Tuesday, July 10, 2018

We Finally Get A Good Purge Movie With The First Purge

It took them four movies, but we finally got a good Purge movie. Not a great one, certainly, and it still feels like the full potential of this franchise's basic premise has yet to be tapped, but this is the very first Purge movie to actually work for me. Going back to the very first night of The Purge could have been a recipe for a fan-service heavy prequel, but aside from a laughable explanation behind where the name Purge comes from in the opening scene (still not as bad as that explanation we got for Han Solo's last name at least), The First Purge avoids the worst tendencies of the worst prequels, like shoehorned in cameos from younger versions of characters from prior movies.

Instead, we get a brand new story that follows how the very first Purge was conducted as an experiment in a Staten Island neighborhood, a process that incites heavy amounts of protest from its residents, including Nya (Lex Scott Davis), whose brother Isaiah (Joivan Wade) is looking to exact some revenge during this first-ever Purge. Once The Purge actually gets underway, there's not quite as much violence being committed as the government would like to see, so some armed militias, including KKK factions, are sent in to kill off the populace and stir up trouble. Nya, Isaiah and Nya's ex-boyfriend Dimitri (Y'lan Noel) are now all trying to survive this lawless night, making this yet another Purge movie about a group of individuals inadvertently trapped outside during this fateful 12-hour period.

Unlike prior entries though, more concrete baddies have been brought in to help increase the amount of tension in the plot. Prior Purge movies had disposable bloodthirsty foes like a teenage shoplifter or a group of snooty Purgers eager to slaughter a homeless man that never quite managed to become as scary as they could for a multitude of reasons, namely in that they simply lacked menace whenever they were on-screen, they never felt like believably imposing threats. But here, The First Purge taps into real-life horrors like white supremacist groups or drones as entities that would use this 12-hour span of government-sanctioned debauchery to cause mayhem and destruction on the government's behalf.

The Purge series has always had not-so-subtle political elements to it, but this is the first time where it feels like elements of politically relevant reality are being properly woven into a Purge movie in a way that heightens their scariness. The people committing all of these violent acts feel like recognizable extensions of reality rather than the unimposing cartoonish figures of would-be menace that terrorized prior Purge protagonists. The current political zeitgeist fuels the fire in the belly of The First Purge and it ensures that this one has more of a personality to it, as well as being scarier, than its predecessors. Director Gerard McMurray, in his first time directing a Purge film, proves to be extremely helpful in making the suspense of The First Purge well-realized. McMurray shows some real talent in knowing how to use camerawork to accentuate suspense in sequences like the one where Isiah is hiding from Purgers in an abandoned building. McMurray knows how to put you on the edge of your seat visually so it's a tragedy that the script frequently undercuts his directorial talent.

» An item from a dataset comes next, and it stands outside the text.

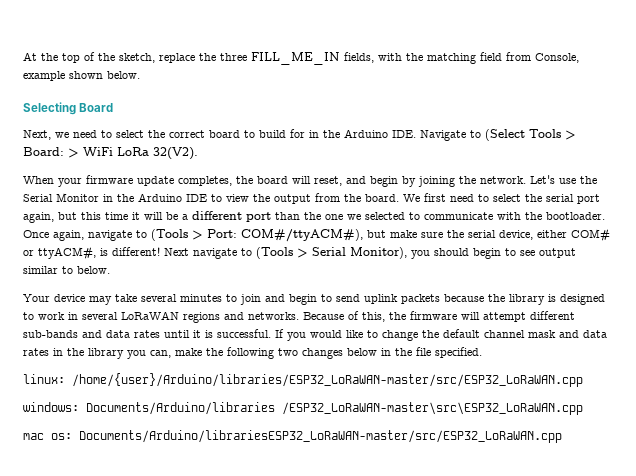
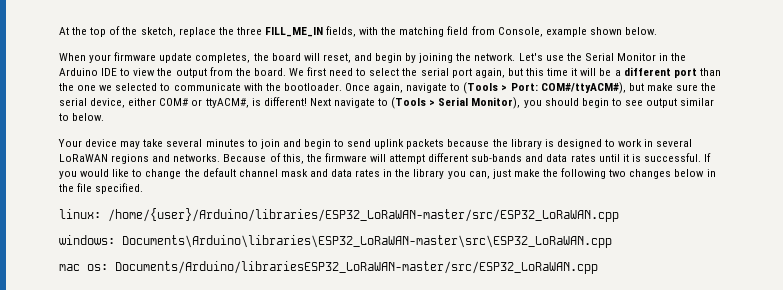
[23,102,114,115] [23,129,576,141] [23,147,198,160] // Selecting Board // Next, we need to select the correct board to build for in the Arduino IDE. Navigate to (Select Tools > Board: > WiFi LoRa 32(V2). -> (657, 31) none
(171, 354) none -> [492,169,511,179] just
[86,402,583,415] Documents/Arduino/libraries /ESP32_LoRaWAN-master\src\ESP32_LoRaWAN.cpp -> [122,235,612,248] Documents\Arduino\libraries\ESP32_LoRaWAN-master\src\ESP32_LoRaWAN.cpp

James DeMonaco shows some improvement as a writer in penning his fourth Purge screenplay, but he still struggles mightily in numerous areas, among them being the task of penning believable dialogue, there's a lot of clumsy expository dialogue (particularly in the first act) that the cast struggles mightily to sell. Worst of all is a subplot with Maria Tomei as the creator of the Purge that feels entirely disconnected from the main premise and just feels like superfluous world-building designed only to emphasize the already highly obvious plan of the government official behind this night of legalized crime. DeMonaco's double standard for how he depicts women in pain versus men in pain (which really undercut the underwhelming The Purge: Election Year) also persists here to a disappointing degree.

The presence of a local disturbed and highly violent individual by the name of Skeletor also doesn't fit with the rest of DeMonaco's story despite a comitted performance by Rotimi Paul, this Jason Vorhees-like slasher movie villain just doesn't fit with the more grounded aesthetic of the rest of the motion picture. On the other hand, the character is at least vibrantly realized and that leads to the best part of DeMonaco's writing this go-around; he's learned the value of making characters distinctive. If you're gonna have one-note characters in your movie, at least have the decency to make them memorably unique so they can be entertaining when they're on-screen. There's a trio of middle-aged guys known as The Three Wise Men who have five minutes, tops, of screentime, yet their distinct personalities mean they leave more of an impact than 90% of the main characters in the last three movies. The First Purge can't overcome all the flaws of its predecessor, goodness no, but this is a far more distinct and interesting creation than what has come before it. We're still not quite at the ideal Purge movie, but for now, The First Purge will do nicely.